马克思主义中国化是20世纪中国政治发展的主导趋向,也是中国共产党对国际共产主义运动的卓越贡献。从整体上探索这一进程的特点与规律,对于新世纪坚持马克思主义与时俱进,指导中国特色社会主义实践具有比较重要的现实意义。

一:马克思主义中国化的整体特征溯源于马克思主义理论体系与马克思主义中国化内涵的整体性。
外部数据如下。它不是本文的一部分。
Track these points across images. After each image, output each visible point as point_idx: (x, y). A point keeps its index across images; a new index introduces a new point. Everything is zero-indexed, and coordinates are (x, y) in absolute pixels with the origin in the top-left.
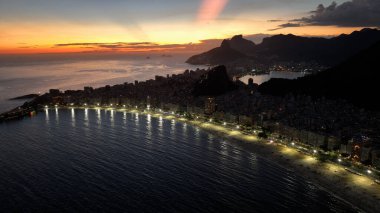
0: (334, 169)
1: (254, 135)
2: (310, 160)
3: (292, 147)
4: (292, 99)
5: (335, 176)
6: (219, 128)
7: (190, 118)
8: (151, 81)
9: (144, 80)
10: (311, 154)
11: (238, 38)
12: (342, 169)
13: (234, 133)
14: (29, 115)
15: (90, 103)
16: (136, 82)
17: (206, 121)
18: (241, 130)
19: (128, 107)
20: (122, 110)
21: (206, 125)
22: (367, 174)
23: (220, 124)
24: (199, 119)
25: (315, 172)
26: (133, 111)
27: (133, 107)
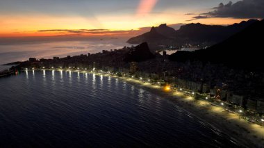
0: (202, 103)
1: (158, 85)
2: (190, 98)
3: (180, 91)
4: (189, 64)
5: (202, 107)
6: (137, 81)
7: (120, 75)
8: (100, 53)
9: (95, 53)
10: (191, 96)
11: (163, 26)
12: (208, 103)
13: (146, 84)
14: (15, 74)
15: (56, 67)
16: (89, 54)
17: (130, 77)
18: (151, 82)
19: (81, 69)
20: (76, 71)
21: (130, 79)
22: (221, 106)
23: (138, 79)
24: (126, 76)
25: (190, 105)
26: (84, 72)
27: (84, 70)
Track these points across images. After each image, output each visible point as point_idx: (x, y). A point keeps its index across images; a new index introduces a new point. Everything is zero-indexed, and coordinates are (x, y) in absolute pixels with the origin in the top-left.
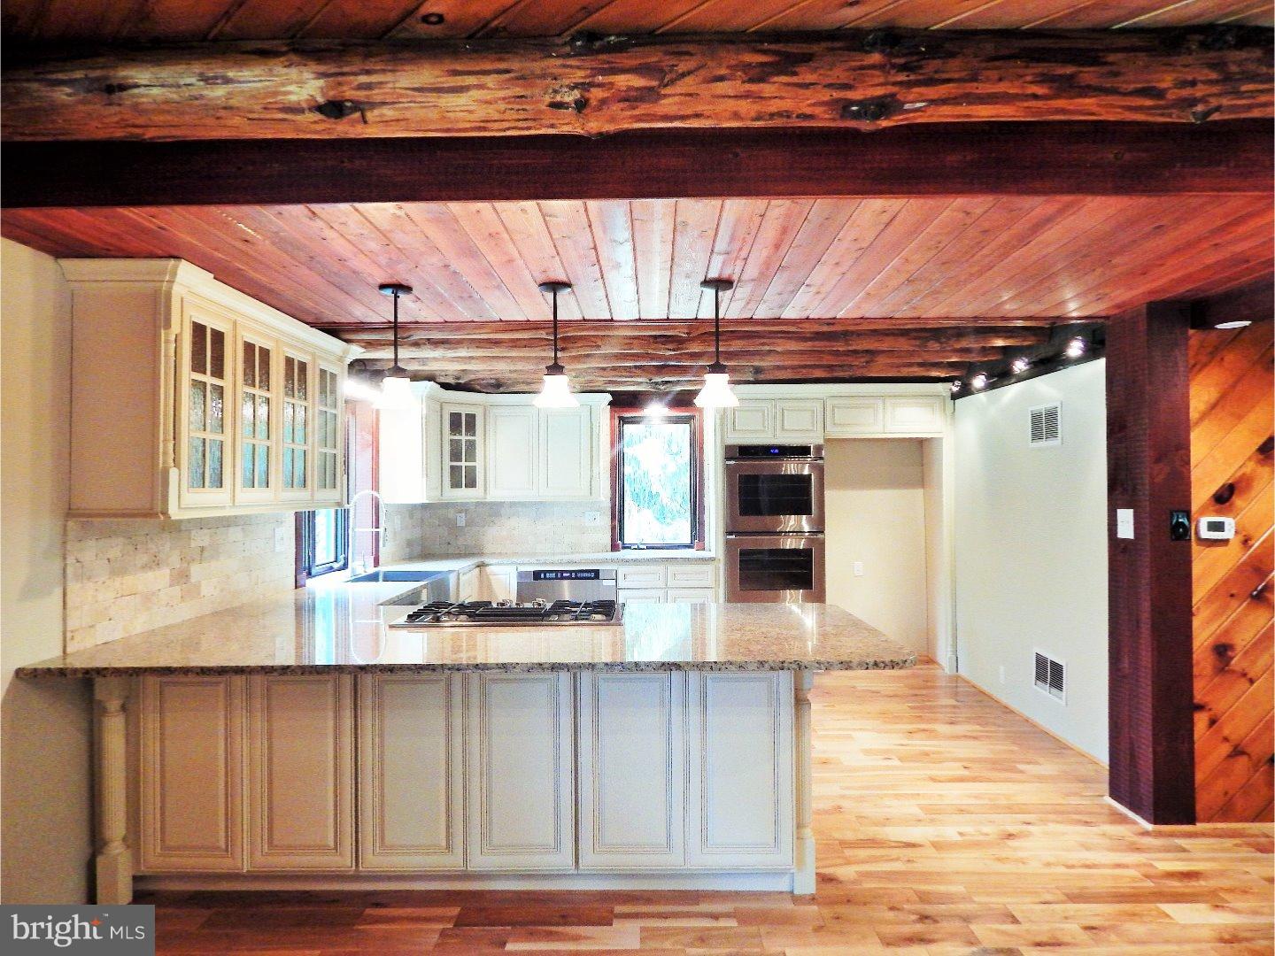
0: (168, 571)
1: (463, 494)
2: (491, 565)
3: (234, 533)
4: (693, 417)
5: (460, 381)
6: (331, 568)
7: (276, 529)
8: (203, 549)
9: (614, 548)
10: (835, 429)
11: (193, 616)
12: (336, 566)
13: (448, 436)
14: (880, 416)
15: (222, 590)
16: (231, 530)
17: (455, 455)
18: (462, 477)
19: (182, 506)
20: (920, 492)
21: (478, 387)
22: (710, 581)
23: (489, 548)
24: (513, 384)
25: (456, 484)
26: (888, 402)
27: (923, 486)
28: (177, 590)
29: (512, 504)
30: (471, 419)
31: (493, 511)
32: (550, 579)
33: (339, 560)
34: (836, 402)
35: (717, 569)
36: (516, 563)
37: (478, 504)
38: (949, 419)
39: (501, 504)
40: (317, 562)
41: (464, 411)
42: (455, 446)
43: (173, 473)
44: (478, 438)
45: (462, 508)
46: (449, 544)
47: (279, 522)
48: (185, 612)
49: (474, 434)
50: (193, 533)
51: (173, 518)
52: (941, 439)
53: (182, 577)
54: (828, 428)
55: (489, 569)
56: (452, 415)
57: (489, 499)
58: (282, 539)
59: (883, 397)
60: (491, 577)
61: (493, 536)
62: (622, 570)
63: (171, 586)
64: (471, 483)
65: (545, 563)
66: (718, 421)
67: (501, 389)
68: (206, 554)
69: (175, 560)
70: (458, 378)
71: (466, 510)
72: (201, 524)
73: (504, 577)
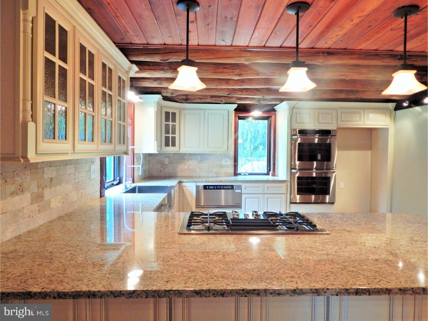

从马克思主义的理论体系分析,本身就是不可分割的整体。自马克思主义传入东方,我国理论界对马克思主义的理解,基本上囿于唯物主义、剩余价值和阶级斗争的定式,长期以此替代马克思主义的全部诠释。这样做的结果,极大推动了中国革命的进程。其优点是:突出马克思主义对以往哲学、经济学和社会主义学说的主要贡献,展现出马克思主义的精髓;适时分析资本主义社会的痼疾和主要矛盾,揭示出资本主义必然灭亡、社会主义一定胜利的历史规律,为无产阶级革命指明正确的道路;及时适应当时阶级斗争激化的形势需要,推动国际共产主义运动的发展,彰显了无产阶级革命运动的时代特点。其局限性在于:过度集中阶级斗争的理解,片面强调斗争,忽视了建设与和谐等宝贵思想,没有从整体发展上深刻理解马克思主义更广泛的内容,很容易产生认识上的偏差。尤其我国进入社会主义建设新时期,阶级斗争在一定范围内存在,大量表现的是人民内部矛盾与社会建设和谐问题。这就拉大了传统马克思主义与现实的距离。再从当代资本主义发展看,科学进步导致生产力发展,在一定程度上掩盖了其自身的痼疾,也使许多人误以为马克思主义已经“过时”,迫切需要寻求新的理论替代马克思主义指导社会实践。这些都是对马克思主义狭隘的理解。实际上,马克思主义是构成广泛、内容丰富的理论整体。首先,其形成与发展涉及诸多领域。马克思早年攻读法学,后来发现单纯法理研究不能完全揭示资本主义社会事实不平等的渊源,于是转向研究哲学和经济学,撰写出《资本论》,揭示资本家剥削工人剩余价值的秘密,开创并领导了无产阶级旨在谋求自身和全人类解放的国际共产主义运动。其次,马克思的著作也涉猎政治、经济、军事、文化、社会等领域,涵盖哲学、历史、文学、经济、法律、心理、教育等众多学科,几乎在每个领域与学科都有所建树。恩格斯在马克思墓前的讲话称:“马克思在他所研究的每一个领域(甚至在数学领域)都有独到的发现,这样的领域是很多的,而且其中任何一个领域他都不是肤浅地研究的。”[1](P776—777)再次,从马克思主义的理论性质看,既是革命的、批判的理论,也是实践的理论。所谓实践的理论,指马克思主义以前的一切理论都是与实践相脱节,只有马克思从社会实践的角度出发,真正实现了理论与实践的有机结合。马克思主义源于实践,又在实践中不断发展,所以能够成为认识与改造社会的指导思想。人的社会是实践的总体,实践的积聚形成历史。在历史上,人的实践涵盖社会各个方面,有丰富的研究内容。马克思主义之所以伟大,就在于从人类的基本实践即经济实践活动出发探索社会发展规律,指出公有制必然代替私有制、共产主义必然实现的正确方向。因此,对马克思主义的理解,不应该是零碎的、分裂的,而应该从整体上把握,正确掌握运用其立场、观点和方法;也不应该用一套包罗万象的固定“因式”替代丰富深邃的思想内容,而应该对其具体理论进行源流、内涵、特点、影响以及概念的提出、假设前提和论证逻辑作严密的整体分析。所以,列宁认为马克思主义是一块整钢,也就是不可分割的理论体系,探明其创立科学世界观的过程,必须清楚这一过程的每一个阶段马克思已经掌握了什么,以及他如何转到新的思想领域。[2](P7)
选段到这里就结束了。